** EXERCISE SET **
• 1. Summarize the column on The Crimson's coverage of Lawrence H. Summers in two sentences.
• 2. Continue the column on The Crimson's coverage of Lawrence H. Summers, picking up after its final sentence.

** SELECTED PASSAGE **

##########

This is the third in a series of bi-weekly columns designed to explain The Crimson’s policy decisions and coverage choices.
During the weeks leading up to his resignation, University President Lawrence H. Summers made the pages of this paper quite frequently, both in the news and editorial sections.
Our front page on Feb. 10 detailed Professor Judith L. Ryan’s intention to place a motion of no confidence in Summers on the agenda of an upcoming faculty meeting; a Feb. 13 editorial urged the Faculty to “end its groundless campaign to oust the president.”
A Feb. 17 editorial stated that the Undergraduate Council should abandon a plan for a student poll on Summers’ leadership; on Feb. 21, the news section fronted a story about a poll our reporters had conducted on students’ views of Summers.
And after the president resigned on Feb. 21, the editorial board stated in a much-cited piece which ran the next day that Summers’ resignation was “Harvard’s loss.”
For readers unfamiliar with the media in general or The Crimson in particular, the stance of the editorial board may have tainted our news coverage of Summers’ resignation and the events which led up to it. It did not help this perception that other newspapers carried articles or opinion pieces that stated that Summers had the support of “the student newspaper.”

##########

** DATA LINES **

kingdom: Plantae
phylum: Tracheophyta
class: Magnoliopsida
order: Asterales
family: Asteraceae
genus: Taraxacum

##########

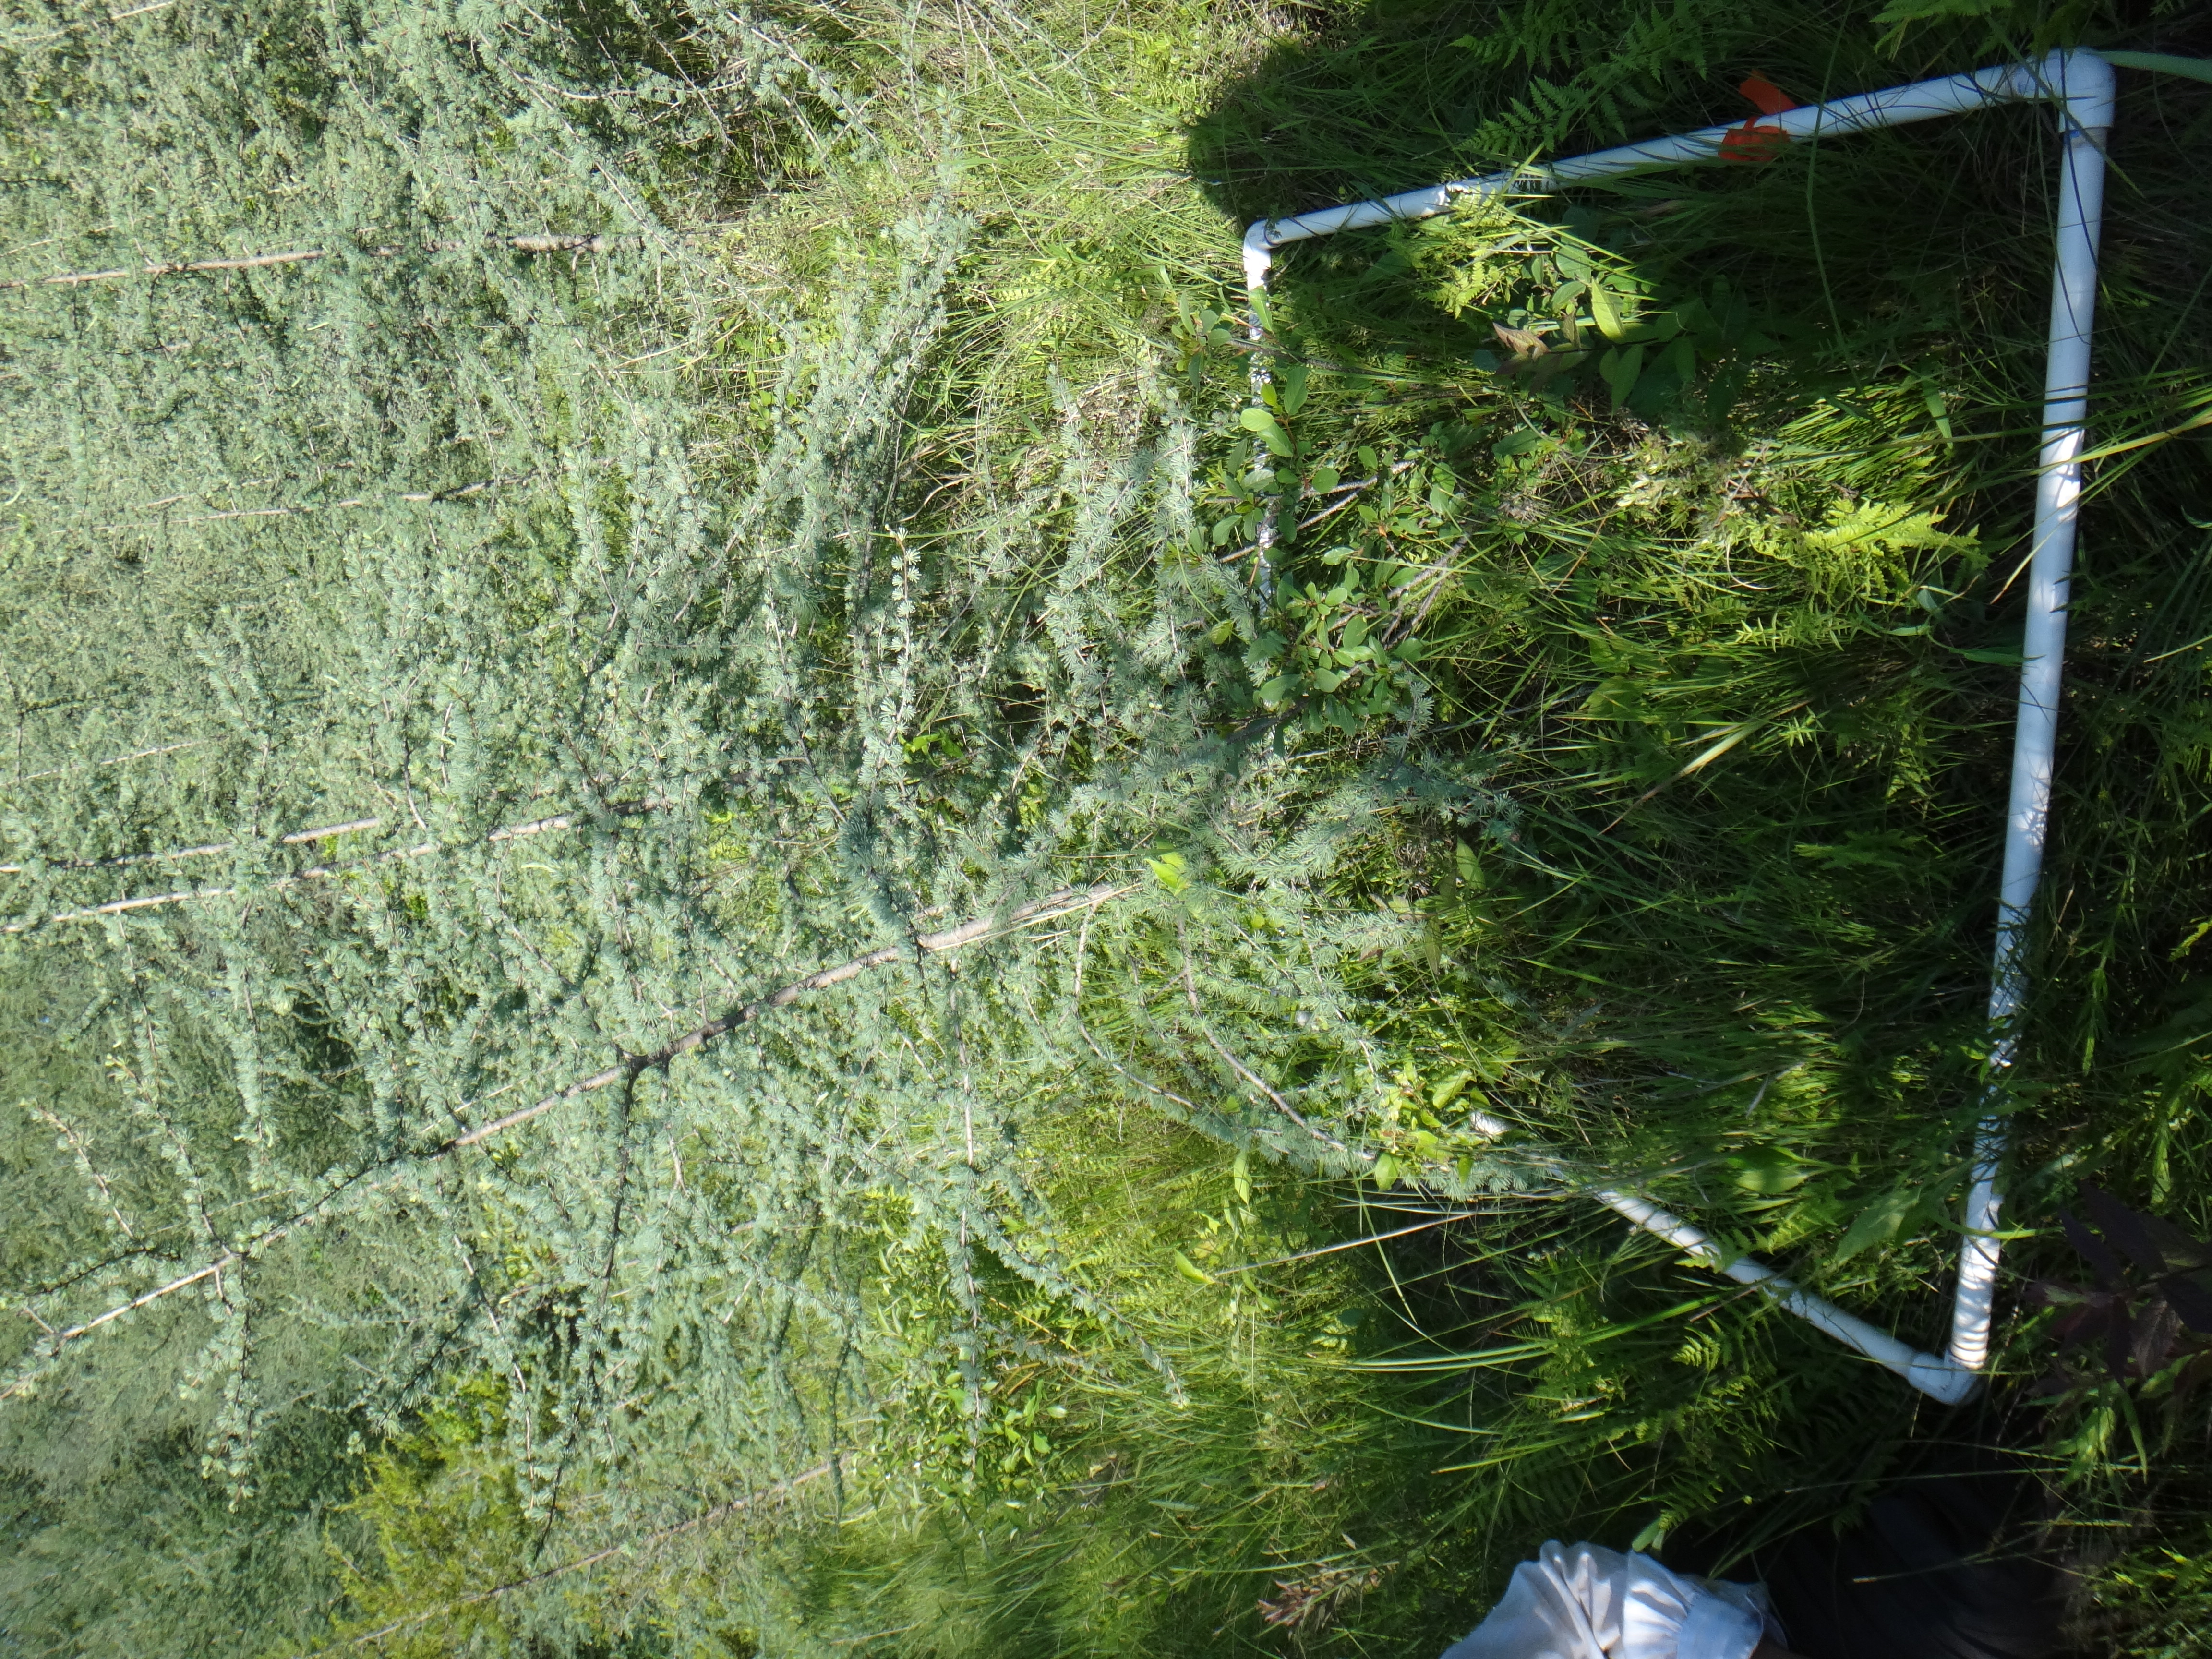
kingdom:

##########

** TASK RESULTS **
• 1. In the weeks before University President Lawrence H. Summers resigned, The Crimson covered him often in both its news and editorial sections, while its editorials urged the Faculty to end its campaign to oust him and later called his resignation "Harvard's loss." The column acknowledges that readers unfamiliar with the media or with The Crimson may have thought the editorial board's stance tainted the news coverage, a perception made worse when other newspapers reported that Summers had the support of "the student newspaper."

• 2.
Writing about the Crimson editorial on the proposed UC poll in a posting to a House open list, one student rhetorically asked, “Does the News board read the Ed page? Isn’t the ‘Staff-Ed’ supposed to reflect the view of the entire staff? Should the Crimson readership expect a retraction of that opinion? Or is there absolutely no coordination by the Crimson’s leadership as to what it is doing?”
The answer to the last question is actually yes: there is no coordination among the leadership of the news and editorial boards. And that is how we want it. We strive for fairness and balance in our news reporting, writing, and editing, and the divide between the news and editorial boards serves to protect the integrity of this effort.
One of The Crimson’s most protected institutions is the idea of a “wall” between the news and editorial boards. Unfortunately, we tend to do a poor job of making the wall’s existence clear to our readers, who may sometimes assume that the opinions of the editorial board also guide our news-gathering enterprise. Though we do not have the resources to physically separate our paper’s dual functions, there are a number of strictly-enforced policies that make this invisible divide a real and powerful part of our paper.
As many readers in our community know, anyone elected to any of our nine boards is considered to be a Crimson ‘editor,’ and as such, can attend and vote at editorial meetings. However, according to our building-wide policies, news writers are not allowed to participate in debate or vote at meetings in which the subjects they cover are being discussed. Any writer who engages in debate or a vote on a particular subject can never write on that topic again, regardless of whether it falls within his or her beat.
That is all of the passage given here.